--- What needs to be done ---
Reproduce the source text of every record below word for word, leaving the pictures out of your answer.
★ ★ ★
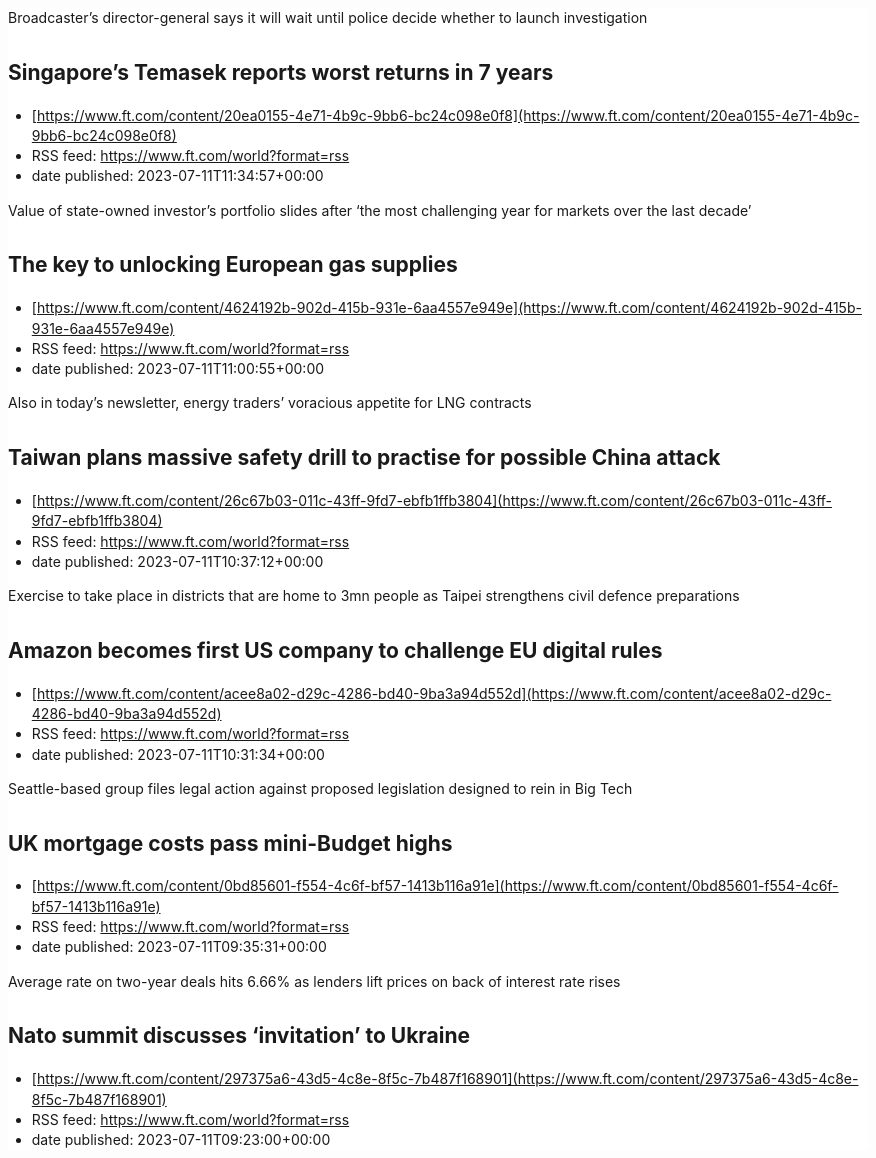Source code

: Broadcaster’s director-general says it will wait until police decide whether to launch investigation

## Singapore’s Temasek reports worst returns in 7 years
 - [https://www.ft.com/content/20ea0155-4e71-4b9c-9bb6-bc24c098e0f8](https://www.ft.com/content/20ea0155-4e71-4b9c-9bb6-bc24c098e0f8)
 - RSS feed: https://www.ft.com/world?format=rss
 - date published: 2023-07-11T11:34:57+00:00

Value of state-owned investor’s portfolio slides after ‘the most challenging year for markets over the last decade’

## The key to unlocking European gas supplies
 - [https://www.ft.com/content/4624192b-902d-415b-931e-6aa4557e949e](https://www.ft.com/content/4624192b-902d-415b-931e-6aa4557e949e)
 - RSS feed: https://www.ft.com/world?format=rss
 - date published: 2023-07-11T11:00:55+00:00

Also in today’s newsletter, energy traders’ voracious appetite for LNG contracts

## Taiwan plans massive safety drill to practise for possible China attack
 - [https://www.ft.com/content/26c67b03-011c-43ff-9fd7-ebfb1ffb3804](https://www.ft.com/content/26c67b03-011c-43ff-9fd7-ebfb1ffb3804)
 - RSS feed: https://www.ft.com/world?format=rss
 - date published: 2023-07-11T10:37:12+00:00

Exercise to take place in districts that are home to 3mn people as Taipei strengthens civil defence preparations

## Amazon becomes first US company to challenge EU digital rules
 - [https://www.ft.com/content/acee8a02-d29c-4286-bd40-9ba3a94d552d](https://www.ft.com/content/acee8a02-d29c-4286-bd40-9ba3a94d552d)
 - RSS feed: https://www.ft.com/world?format=rss
 - date published: 2023-07-11T10:31:34+00:00

Seattle-based group files legal action against proposed legislation designed to rein in Big Tech

## UK mortgage costs pass mini-Budget highs
 - [https://www.ft.com/content/0bd85601-f554-4c6f-bf57-1413b116a91e](https://www.ft.com/content/0bd85601-f554-4c6f-bf57-1413b116a91e)
 - RSS feed: https://www.ft.com/world?format=rss
 - date published: 2023-07-11T09:35:31+00:00

Average rate on two-year deals hits 6.66% as lenders lift prices on back of interest rate rises

## Nato summit discusses ‘invitation’ to Ukraine
 - [https://www.ft.com/content/297375a6-43d5-4c8e-8f5c-7b487f168901](https://www.ft.com/content/297375a6-43d5-4c8e-8f5c-7b487f168901)
 - RSS feed: https://www.ft.com/world?format=rss
 - date published: 2023-07-11T09:23:00+00:00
★ ★ ★
--- Solution for this task ---
Source code

: Broadcaster’s director-general says it will wait until police decide whether to launch investigation

## Singapore’s Temasek reports worst returns in 7 years
 - [https://www.ft.com/content/20ea0155-4e71-4b9c-9bb6-bc24c098e0f8](https://www.ft.com/content/20ea0155-4e71-4b9c-9bb6-bc24c098e0f8)
 - RSS feed: https://www.ft.com/world?format=rss
 - date published: 2023-07-11T11:34:57+00:00

Value of state-owned investor’s portfolio slides after ‘the most challenging year for markets over the last decade’

## The key to unlocking European gas supplies
 - [https://www.ft.com/content/4624192b-902d-415b-931e-6aa4557e949e](https://www.ft.com/content/4624192b-902d-415b-931e-6aa4557e949e)
 - RSS feed: https://www.ft.com/world?format=rss
 - date published: 2023-07-11T11:00:55+00:00

Also in today’s newsletter, energy traders’ voracious appetite for LNG contracts

## Taiwan plans massive safety drill to practise for possible China attack
 - [https://www.ft.com/content/26c67b03-011c-43ff-9fd7-ebfb1ffb3804](https://www.ft.com/content/26c67b03-011c-43ff-9fd7-ebfb1ffb3804)
 - RSS feed: https://www.ft.com/world?format=rss
 - date published: 2023-07-11T10:37:12+00:00

Exercise to take place in districts that are home to 3mn people as Taipei strengthens civil defence preparations

## Amazon becomes first US company to challenge EU digital rules
 - [https://www.ft.com/content/acee8a02-d29c-4286-bd40-9ba3a94d552d](https://www.ft.com/content/acee8a02-d29c-4286-bd40-9ba3a94d552d)
 - RSS feed: https://www.ft.com/world?format=rss
 - date published: 2023-07-11T10:31:34+00:00

Seattle-based group files legal action against proposed legislation designed to rein in Big Tech

## UK mortgage costs pass mini-Budget highs
 - [https://www.ft.com/content/0bd85601-f554-4c6f-bf57-1413b116a91e](https://www.ft.com/content/0bd85601-f554-4c6f-bf57-1413b116a91e)
 - RSS feed: https://www.ft.com/world?format=rss
 - date published: 2023-07-11T09:35:31+00:00

Average rate on two-year deals hits 6.66% as lenders lift prices on back of interest rate rises

## Nato summit discusses ‘invitation’ to Ukraine
 - [https://www.ft.com/content/297375a6-43d5-4c8e-8f5c-7b487f168901](https://www.ft.com/content/297375a6-43d5-4c8e-8f5c-7b487f168901)
 - RSS feed: https://www.ft.com/world?format=rss
 - date published: 2023-07-11T09:23:00+00:00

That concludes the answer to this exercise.